CTS Corp. v. Waldburger

Summarized by:

  • Court: United States Supreme Court
  • Area(s) of Law: Civil Procedure
  • Date Filed: June 9, 2014
  • Case #: 13-339
  • Judge(s)/Court Below: Kennedy, J., delivered the opinion of the Court, except as to Part II-D. Sotomayor and Kagan, JJ., joined that opinion in full, and Roberts, C. J., and Scalia, Thomas, and Alito, JJ., joined as to all but Part II-D. Scalia, J., filed an opinion concurring in part and concurring in the judgment, in which Roberts, C. J., and Thomas and Alito, JJ., joined. Ginsburg, J., filed a dissenting opinion, in which Breyer, J., joined.
  • Full Text Opinion

Section 9658 of the Comprehensive Environmental Response, Compensation, and Liability Act of 1980 preempts state statutes of limitations, but does not preempt state statutes of repose.

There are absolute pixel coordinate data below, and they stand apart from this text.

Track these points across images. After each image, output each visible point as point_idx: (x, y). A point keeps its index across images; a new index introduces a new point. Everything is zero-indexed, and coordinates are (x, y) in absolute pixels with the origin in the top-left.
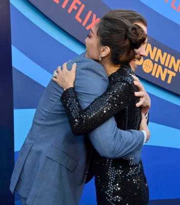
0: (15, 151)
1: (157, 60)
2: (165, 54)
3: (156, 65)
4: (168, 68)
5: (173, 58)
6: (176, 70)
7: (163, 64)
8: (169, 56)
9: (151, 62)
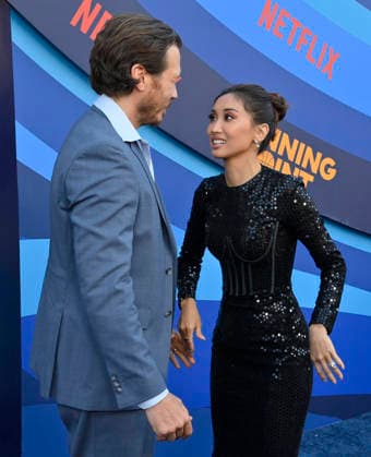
0: (22, 315)
1: (281, 153)
2: (296, 142)
3: (279, 161)
4: (300, 167)
5: (309, 149)
6: (314, 171)
7: (292, 160)
8: (303, 146)
9: (271, 156)
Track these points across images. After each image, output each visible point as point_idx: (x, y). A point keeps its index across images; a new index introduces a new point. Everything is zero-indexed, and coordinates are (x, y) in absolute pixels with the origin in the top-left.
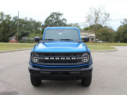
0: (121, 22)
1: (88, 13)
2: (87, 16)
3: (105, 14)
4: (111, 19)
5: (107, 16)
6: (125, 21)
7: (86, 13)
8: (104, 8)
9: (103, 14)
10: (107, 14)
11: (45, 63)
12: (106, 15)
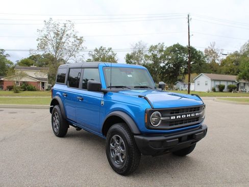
0: (90, 53)
1: (42, 31)
2: (41, 38)
3: (75, 37)
4: (86, 48)
5: (78, 41)
6: (96, 53)
7: (38, 30)
8: (73, 25)
9: (70, 37)
10: (79, 38)
11: (170, 125)
12: (77, 39)
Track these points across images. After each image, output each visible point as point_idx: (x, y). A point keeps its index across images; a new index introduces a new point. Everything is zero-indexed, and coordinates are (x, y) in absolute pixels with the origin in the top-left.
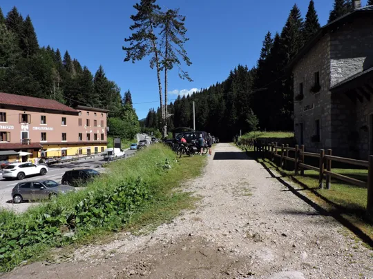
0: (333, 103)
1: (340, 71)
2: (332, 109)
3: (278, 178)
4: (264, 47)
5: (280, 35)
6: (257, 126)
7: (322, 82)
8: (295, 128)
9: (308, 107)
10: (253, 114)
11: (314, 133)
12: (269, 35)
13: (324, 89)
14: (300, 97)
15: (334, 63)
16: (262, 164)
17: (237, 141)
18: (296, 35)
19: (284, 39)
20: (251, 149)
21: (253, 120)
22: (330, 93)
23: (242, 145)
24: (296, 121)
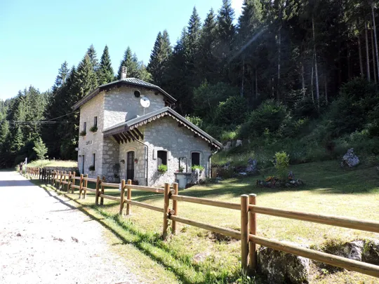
0: (104, 142)
1: (110, 119)
2: (104, 146)
3: (55, 197)
4: (60, 75)
5: (76, 68)
6: (45, 155)
7: (98, 125)
8: (79, 158)
9: (88, 143)
10: (42, 142)
11: (91, 164)
12: (65, 65)
13: (99, 131)
14: (84, 134)
15: (106, 113)
16: (44, 188)
17: (21, 169)
18: (91, 73)
19: (80, 74)
20: (37, 177)
21: (41, 148)
22: (102, 134)
23: (27, 174)
24: (80, 153)
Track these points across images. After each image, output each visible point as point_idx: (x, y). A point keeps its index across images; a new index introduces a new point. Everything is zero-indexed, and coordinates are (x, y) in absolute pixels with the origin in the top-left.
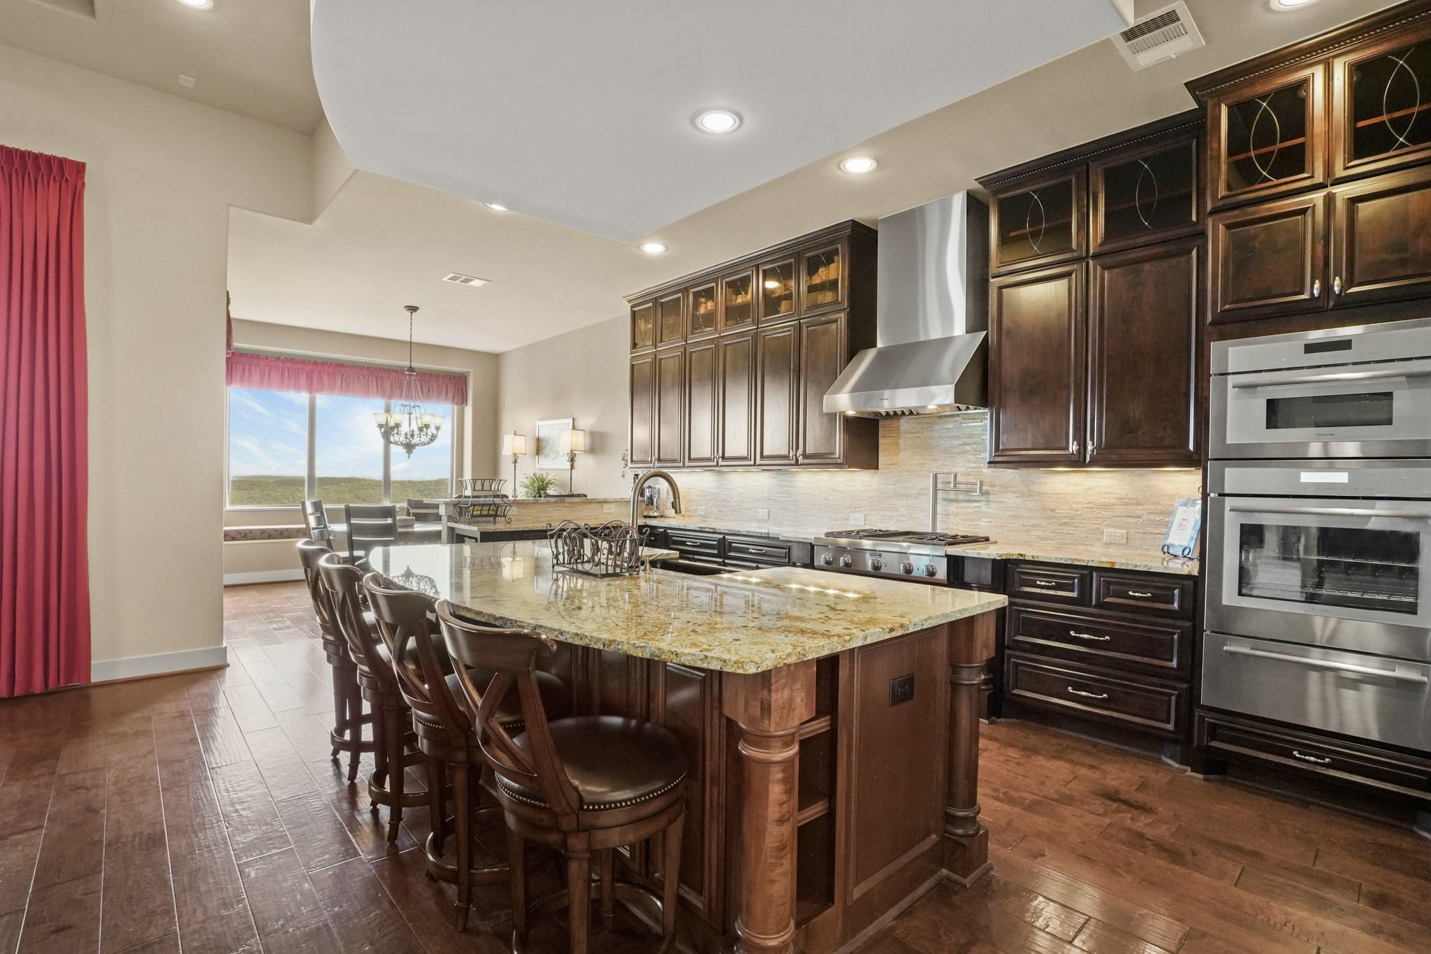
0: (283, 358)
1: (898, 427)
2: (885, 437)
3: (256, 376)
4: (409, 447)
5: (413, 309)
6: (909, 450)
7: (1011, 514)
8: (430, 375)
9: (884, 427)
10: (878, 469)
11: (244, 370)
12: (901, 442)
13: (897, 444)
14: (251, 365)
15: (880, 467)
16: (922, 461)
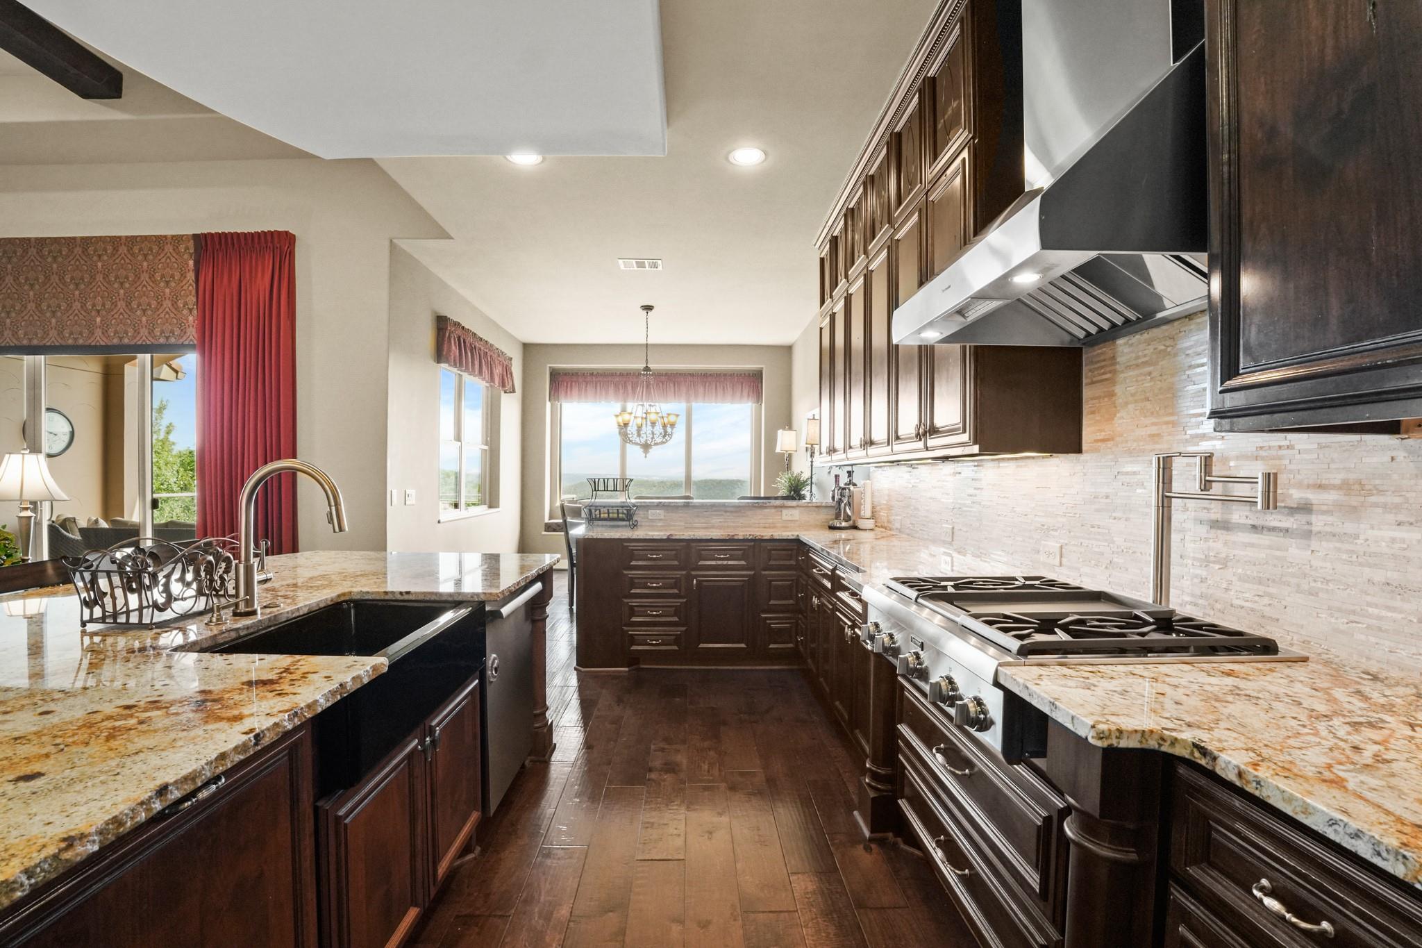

Petitioner owned and operated an electronics plant, which they sold in 1987. The land has since been developed. In 2009, Respondents discovered that the land was contaminated. In 2011, they brought suit alleging that the damage was due to Petitioner's previous land use.

Petitioner moved to dismiss on the grounds that the ten-year statute of repose had passed, barring any claims. The trial court agreed. However, on appeal the Fourth Circuit disagreed. They found that Section 9658 of the Comprehensive Environmental Response, Compensation, and Liability Act of 1980 (CERCLA) preempted state law and allowed the claim. That section of CERCLA allows courts to bypass state statutes of limitations in order to provide a cause of action for injuries that have long latency periods and may not manifest until after those statutes had run. The Court today reverses, holding that CERCLA preempts statutes of limitations, but does not preempt statutes of repose.

The Court bases today's holding on a textual analysis of Section 9658. Because the legal terms "statute of limitations" and "statute of repose" were in common use at the time Congress enacted the preemption, and the statute fails to mention statutes of repose, the preemption does not apply to them. The text also refers to the preempted period in the singular. If Congress had intended to preempt both limitations, it would have done so.